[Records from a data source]
=======
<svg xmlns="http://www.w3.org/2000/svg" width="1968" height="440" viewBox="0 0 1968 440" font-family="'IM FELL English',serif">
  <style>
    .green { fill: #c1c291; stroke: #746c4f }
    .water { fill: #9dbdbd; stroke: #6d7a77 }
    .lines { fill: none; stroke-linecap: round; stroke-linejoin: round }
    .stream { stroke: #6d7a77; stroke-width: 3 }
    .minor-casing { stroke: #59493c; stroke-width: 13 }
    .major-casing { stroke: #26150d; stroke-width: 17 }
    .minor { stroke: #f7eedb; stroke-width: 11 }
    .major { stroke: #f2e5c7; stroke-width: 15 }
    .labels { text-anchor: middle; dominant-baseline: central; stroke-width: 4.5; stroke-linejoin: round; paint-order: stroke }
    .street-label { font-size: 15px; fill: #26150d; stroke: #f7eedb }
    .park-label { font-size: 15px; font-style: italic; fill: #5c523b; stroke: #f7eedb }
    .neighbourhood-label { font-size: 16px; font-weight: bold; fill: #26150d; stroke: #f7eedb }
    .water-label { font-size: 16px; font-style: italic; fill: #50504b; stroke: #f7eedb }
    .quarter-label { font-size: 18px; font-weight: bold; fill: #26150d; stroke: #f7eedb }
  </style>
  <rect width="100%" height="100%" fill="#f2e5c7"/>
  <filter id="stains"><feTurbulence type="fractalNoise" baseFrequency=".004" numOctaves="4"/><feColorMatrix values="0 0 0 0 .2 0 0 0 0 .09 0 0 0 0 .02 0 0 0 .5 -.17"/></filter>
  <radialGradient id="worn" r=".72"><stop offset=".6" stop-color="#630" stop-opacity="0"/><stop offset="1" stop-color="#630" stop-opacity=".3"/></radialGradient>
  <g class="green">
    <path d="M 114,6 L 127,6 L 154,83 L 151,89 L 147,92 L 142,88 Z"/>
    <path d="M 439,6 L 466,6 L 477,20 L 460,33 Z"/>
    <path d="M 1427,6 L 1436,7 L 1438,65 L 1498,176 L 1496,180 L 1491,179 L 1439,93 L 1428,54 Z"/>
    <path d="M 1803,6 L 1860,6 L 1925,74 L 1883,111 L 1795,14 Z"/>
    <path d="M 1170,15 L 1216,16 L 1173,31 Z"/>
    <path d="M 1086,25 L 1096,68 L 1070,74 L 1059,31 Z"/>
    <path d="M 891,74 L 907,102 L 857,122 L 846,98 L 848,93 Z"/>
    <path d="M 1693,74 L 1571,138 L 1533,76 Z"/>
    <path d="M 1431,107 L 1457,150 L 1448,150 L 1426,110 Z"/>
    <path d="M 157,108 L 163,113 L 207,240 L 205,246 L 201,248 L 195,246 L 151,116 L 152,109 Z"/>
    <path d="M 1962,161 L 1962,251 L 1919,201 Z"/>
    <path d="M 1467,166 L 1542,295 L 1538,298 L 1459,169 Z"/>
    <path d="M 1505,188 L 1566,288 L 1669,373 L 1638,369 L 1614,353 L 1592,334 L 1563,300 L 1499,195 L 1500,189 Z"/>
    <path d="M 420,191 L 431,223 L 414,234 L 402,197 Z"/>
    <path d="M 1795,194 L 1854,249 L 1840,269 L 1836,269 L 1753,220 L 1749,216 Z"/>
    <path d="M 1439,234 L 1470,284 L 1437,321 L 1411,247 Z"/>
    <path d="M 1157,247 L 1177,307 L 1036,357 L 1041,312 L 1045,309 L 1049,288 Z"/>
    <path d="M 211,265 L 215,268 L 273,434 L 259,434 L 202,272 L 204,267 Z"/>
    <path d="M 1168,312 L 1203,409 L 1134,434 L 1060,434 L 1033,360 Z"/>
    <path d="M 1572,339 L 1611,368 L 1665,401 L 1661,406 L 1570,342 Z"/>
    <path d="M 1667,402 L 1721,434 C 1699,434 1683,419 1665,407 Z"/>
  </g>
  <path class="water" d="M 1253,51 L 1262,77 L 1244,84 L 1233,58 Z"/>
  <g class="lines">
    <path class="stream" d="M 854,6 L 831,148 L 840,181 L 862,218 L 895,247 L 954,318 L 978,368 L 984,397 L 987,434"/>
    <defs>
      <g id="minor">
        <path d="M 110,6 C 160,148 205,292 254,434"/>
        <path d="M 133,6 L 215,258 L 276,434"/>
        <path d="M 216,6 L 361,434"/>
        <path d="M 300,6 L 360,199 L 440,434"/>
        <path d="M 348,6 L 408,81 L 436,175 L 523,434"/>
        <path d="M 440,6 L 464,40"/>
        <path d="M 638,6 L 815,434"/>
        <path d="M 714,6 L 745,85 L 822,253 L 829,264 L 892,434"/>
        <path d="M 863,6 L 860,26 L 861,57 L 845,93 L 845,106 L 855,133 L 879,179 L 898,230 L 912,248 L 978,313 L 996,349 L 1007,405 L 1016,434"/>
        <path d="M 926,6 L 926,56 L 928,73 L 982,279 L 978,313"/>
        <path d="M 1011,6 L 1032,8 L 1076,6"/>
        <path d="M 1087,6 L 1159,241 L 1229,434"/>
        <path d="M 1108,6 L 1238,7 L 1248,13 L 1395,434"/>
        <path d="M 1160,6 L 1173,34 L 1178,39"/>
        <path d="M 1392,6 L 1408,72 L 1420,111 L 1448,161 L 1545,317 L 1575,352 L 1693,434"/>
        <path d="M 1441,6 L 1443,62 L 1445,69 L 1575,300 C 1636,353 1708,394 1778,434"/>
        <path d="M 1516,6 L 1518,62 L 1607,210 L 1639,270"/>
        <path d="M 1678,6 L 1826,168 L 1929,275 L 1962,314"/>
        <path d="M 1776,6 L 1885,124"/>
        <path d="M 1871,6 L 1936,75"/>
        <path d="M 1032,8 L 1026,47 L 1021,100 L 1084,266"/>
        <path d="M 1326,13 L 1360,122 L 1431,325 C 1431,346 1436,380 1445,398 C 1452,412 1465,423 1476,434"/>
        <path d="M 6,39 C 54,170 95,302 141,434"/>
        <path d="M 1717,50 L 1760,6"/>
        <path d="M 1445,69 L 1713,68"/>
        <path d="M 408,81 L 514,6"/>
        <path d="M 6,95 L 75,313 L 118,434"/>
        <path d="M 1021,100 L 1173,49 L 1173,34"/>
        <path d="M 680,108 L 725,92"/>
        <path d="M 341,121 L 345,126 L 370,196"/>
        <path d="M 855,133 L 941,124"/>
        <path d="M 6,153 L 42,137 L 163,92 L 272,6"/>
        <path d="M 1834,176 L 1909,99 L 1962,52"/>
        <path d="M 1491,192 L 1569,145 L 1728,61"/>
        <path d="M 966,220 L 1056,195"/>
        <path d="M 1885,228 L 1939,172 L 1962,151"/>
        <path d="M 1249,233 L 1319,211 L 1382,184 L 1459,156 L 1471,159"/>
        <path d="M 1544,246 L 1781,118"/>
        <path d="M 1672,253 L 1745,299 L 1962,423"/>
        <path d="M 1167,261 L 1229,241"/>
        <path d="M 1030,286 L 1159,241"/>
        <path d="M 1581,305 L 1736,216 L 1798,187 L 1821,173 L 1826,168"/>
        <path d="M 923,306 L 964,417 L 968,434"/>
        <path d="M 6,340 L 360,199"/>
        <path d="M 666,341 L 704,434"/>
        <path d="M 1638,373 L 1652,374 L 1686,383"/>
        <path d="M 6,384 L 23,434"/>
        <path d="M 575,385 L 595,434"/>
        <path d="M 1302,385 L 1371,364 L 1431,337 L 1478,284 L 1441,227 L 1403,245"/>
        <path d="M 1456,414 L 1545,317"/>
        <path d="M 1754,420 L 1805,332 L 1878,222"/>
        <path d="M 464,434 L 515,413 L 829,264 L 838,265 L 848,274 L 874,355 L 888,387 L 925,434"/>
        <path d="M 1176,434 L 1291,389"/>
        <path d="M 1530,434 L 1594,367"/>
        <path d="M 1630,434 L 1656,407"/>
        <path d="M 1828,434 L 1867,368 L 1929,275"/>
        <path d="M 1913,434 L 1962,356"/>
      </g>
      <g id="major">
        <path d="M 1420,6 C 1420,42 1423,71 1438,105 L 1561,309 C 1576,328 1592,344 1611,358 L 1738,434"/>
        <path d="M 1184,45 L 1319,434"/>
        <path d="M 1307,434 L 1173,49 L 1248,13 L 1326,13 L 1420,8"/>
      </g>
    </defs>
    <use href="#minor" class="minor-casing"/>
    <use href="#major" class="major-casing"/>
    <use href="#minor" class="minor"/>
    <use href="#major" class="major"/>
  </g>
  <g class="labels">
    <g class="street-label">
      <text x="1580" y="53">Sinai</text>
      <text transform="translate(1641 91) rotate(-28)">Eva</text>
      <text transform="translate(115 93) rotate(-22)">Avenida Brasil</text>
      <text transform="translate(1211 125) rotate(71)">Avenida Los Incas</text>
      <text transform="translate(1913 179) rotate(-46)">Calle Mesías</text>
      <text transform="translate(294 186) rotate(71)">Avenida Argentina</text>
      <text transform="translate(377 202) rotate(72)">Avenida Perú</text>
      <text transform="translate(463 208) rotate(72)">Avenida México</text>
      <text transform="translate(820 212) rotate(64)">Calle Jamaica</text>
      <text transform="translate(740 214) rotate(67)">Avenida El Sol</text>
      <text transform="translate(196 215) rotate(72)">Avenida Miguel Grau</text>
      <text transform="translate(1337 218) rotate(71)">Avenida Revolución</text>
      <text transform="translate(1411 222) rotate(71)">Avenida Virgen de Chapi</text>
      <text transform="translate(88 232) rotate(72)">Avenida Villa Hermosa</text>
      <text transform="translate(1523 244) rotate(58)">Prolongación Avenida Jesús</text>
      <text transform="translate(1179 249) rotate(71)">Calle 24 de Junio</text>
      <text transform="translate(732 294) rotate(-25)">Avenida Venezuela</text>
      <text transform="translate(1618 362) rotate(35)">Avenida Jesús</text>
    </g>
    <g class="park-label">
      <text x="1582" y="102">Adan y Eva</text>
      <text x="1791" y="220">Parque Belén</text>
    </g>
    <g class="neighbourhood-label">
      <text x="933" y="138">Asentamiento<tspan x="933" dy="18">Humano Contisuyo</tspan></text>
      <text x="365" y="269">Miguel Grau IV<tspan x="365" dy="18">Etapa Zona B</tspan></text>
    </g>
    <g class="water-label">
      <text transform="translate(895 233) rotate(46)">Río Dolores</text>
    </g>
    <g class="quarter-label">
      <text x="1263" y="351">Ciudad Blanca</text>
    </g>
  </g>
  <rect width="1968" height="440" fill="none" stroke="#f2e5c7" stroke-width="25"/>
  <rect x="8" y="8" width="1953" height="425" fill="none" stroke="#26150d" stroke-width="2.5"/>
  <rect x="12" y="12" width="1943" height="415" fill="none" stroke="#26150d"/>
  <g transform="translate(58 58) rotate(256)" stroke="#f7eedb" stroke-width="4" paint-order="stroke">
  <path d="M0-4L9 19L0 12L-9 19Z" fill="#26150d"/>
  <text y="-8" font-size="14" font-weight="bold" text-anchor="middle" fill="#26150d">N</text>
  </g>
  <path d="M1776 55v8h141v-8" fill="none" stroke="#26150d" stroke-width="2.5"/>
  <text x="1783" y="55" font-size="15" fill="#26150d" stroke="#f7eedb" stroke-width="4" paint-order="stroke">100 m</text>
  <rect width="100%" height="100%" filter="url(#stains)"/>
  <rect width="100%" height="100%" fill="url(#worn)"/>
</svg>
=======
## Problem to solve
Of all the entries above, output exactly the lines between the one holding "#26150d; stroke-width: 17" and the one holding "middle; dominant-baseline: central;", inclusive.

## Result for this task
    .major-casing { stroke: #26150d; stroke-width: 17 }
    .minor { stroke: #f7eedb; stroke-width: 11 }
    .major { stroke: #f2e5c7; stroke-width: 15 }
    .labels { text-anchor: middle; dominant-baseline: central; stroke-width: 4.5; stroke-linejoin: round; paint-order: stroke }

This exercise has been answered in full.